With phishing attacks proving particularly effective at reeling in victims during the pandemic, Darktrace’s Antigena Email solution has proved a vital new element in the security arsenal for Bunim Murray, on top of the enterprise service.
More widely, Darktrace reckons that usage of Antigena has more than doubled this year. At the beginning of lockdown in March, it saw a fourfold increase in requests for free trials of the product, and for good reason – in April 2020 alone, it says that 60% of all the spear phishing attacks it stopped related to Covid-19.
In light of this, Antigena’s ability to distinguish a malicious phishing email from a genuine business communication has probably never been more critical. The technology works by building an understanding of normal activity for corporate email environments and the individual users, and using that understanding to detect incoming novel or targeted attacks that traditional email security tools might inadvertently let through.
Cortina had been using software to train and test end-users on how to spot phishing attacks – and had actually had some success at reducing the number of people who fell for them during a test scenario, down from 43% at first to low-single digit percentage.

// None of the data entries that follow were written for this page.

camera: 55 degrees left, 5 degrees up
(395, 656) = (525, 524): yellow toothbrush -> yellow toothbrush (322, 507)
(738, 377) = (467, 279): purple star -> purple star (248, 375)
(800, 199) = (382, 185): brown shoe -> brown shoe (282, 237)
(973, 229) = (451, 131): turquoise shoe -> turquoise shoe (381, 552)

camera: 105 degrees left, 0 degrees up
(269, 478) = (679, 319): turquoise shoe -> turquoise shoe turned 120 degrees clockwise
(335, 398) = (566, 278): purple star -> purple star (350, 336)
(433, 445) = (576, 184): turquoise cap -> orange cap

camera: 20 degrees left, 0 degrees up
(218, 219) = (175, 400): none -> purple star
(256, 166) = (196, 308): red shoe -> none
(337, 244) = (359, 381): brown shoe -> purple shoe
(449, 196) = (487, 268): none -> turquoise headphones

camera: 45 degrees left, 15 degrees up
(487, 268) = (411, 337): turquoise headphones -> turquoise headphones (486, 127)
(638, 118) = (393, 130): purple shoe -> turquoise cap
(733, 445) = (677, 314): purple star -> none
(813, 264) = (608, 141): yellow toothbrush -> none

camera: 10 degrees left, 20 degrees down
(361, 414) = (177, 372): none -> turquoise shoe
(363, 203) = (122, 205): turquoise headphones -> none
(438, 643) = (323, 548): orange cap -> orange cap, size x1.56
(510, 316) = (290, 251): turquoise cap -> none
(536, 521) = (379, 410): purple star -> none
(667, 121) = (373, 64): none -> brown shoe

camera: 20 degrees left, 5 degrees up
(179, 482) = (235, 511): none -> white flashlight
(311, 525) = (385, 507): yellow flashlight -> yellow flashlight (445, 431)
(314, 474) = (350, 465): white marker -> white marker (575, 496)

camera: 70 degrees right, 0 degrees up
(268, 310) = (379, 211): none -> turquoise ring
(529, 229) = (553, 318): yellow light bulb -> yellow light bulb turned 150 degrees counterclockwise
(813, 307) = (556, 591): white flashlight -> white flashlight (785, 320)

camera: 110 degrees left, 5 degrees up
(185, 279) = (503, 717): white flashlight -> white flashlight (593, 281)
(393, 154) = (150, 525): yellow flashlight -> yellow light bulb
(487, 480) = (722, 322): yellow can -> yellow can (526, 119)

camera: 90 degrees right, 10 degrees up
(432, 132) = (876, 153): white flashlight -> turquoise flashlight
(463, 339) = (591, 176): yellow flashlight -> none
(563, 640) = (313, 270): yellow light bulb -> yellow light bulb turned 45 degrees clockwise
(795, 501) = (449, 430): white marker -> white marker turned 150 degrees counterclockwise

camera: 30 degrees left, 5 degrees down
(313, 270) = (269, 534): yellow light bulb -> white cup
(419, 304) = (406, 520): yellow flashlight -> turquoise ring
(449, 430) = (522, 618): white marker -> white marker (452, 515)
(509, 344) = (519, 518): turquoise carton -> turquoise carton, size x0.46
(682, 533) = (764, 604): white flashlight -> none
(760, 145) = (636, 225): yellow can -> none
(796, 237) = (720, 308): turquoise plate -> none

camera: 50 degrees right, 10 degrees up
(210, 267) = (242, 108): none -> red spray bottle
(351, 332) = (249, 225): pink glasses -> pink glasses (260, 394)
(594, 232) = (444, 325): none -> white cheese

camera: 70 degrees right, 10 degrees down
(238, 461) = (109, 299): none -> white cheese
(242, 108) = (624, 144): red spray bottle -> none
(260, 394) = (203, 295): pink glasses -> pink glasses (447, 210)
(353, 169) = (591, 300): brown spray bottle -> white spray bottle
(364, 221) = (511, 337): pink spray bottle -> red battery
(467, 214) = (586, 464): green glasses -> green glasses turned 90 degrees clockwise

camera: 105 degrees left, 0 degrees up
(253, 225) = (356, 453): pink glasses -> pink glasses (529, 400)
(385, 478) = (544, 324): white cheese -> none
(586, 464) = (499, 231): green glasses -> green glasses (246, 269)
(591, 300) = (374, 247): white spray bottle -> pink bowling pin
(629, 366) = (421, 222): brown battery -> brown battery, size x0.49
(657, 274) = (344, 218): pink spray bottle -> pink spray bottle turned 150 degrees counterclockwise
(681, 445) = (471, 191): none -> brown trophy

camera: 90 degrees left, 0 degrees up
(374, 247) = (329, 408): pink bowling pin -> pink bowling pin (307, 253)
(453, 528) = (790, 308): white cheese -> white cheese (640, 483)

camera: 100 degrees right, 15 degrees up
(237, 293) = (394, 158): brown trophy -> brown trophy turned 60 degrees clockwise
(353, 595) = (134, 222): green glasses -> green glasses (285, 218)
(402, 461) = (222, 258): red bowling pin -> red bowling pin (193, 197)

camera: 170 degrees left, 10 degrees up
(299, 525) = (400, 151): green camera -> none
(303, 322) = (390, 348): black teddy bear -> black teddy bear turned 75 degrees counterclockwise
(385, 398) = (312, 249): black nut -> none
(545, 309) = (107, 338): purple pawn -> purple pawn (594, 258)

The firm was also using Microsoft’s Advanced Threat Protection (ATP) service.
“We had ATP turned on and we were using that when we turned on Antigena, and it just removed all the phishing issues. In fact, we decided we should probably stop the end-user training and turn off ATP because it was confusing,” says Cortina. “So now we’ve removed all that and we just have Antigena.”
When Cortina first turned it on, he says he at first felt a little overwhelmed by phishing alerts, but explains that this was because he had never before realised the scale of the problem as the combination of ATP and user training was simply not catching enough.
He worked through the initial bout of alert fatigue with Darktrace’s assistance, fine tuning the machine learning models to establish what was serious and what was not. The number of alerts quickly began to drop again, and now all he receives are significant, direct phishing attempts – the Darktrace platform just bats away the slower balls.
This has been a game changer in several ways, not least because it has made life much easier for the average Bunim Murray user.
“Quite frankly, people don’t want to learn about security. They don’t want to have to learn to look at an email and try to figure out if it’s a phish or not. The best thing is to never have to look at it, right?” says Cortina.
“Occasionally we will still get folks who will say they got an email and it looks suspicious and we’ll go through it with them, but we used to have to do that on a daily basis. Now it’s fairly infrequent that we have to actually go through and respond to a user who’s suspicious of a phish. It’s just catching them inside the system.”
Had a malicious email reached its target, Cortina says he could easily have found himself in a situation where a well-intentioned user clicked on a link thinking they were getting accurate and up-to-date information on Bunim Murray’s Covid-19 response, not recognising that they were opening themselves up to compromise with malware, ransomware, or worse. For him, Antigena has removed this worry altogether.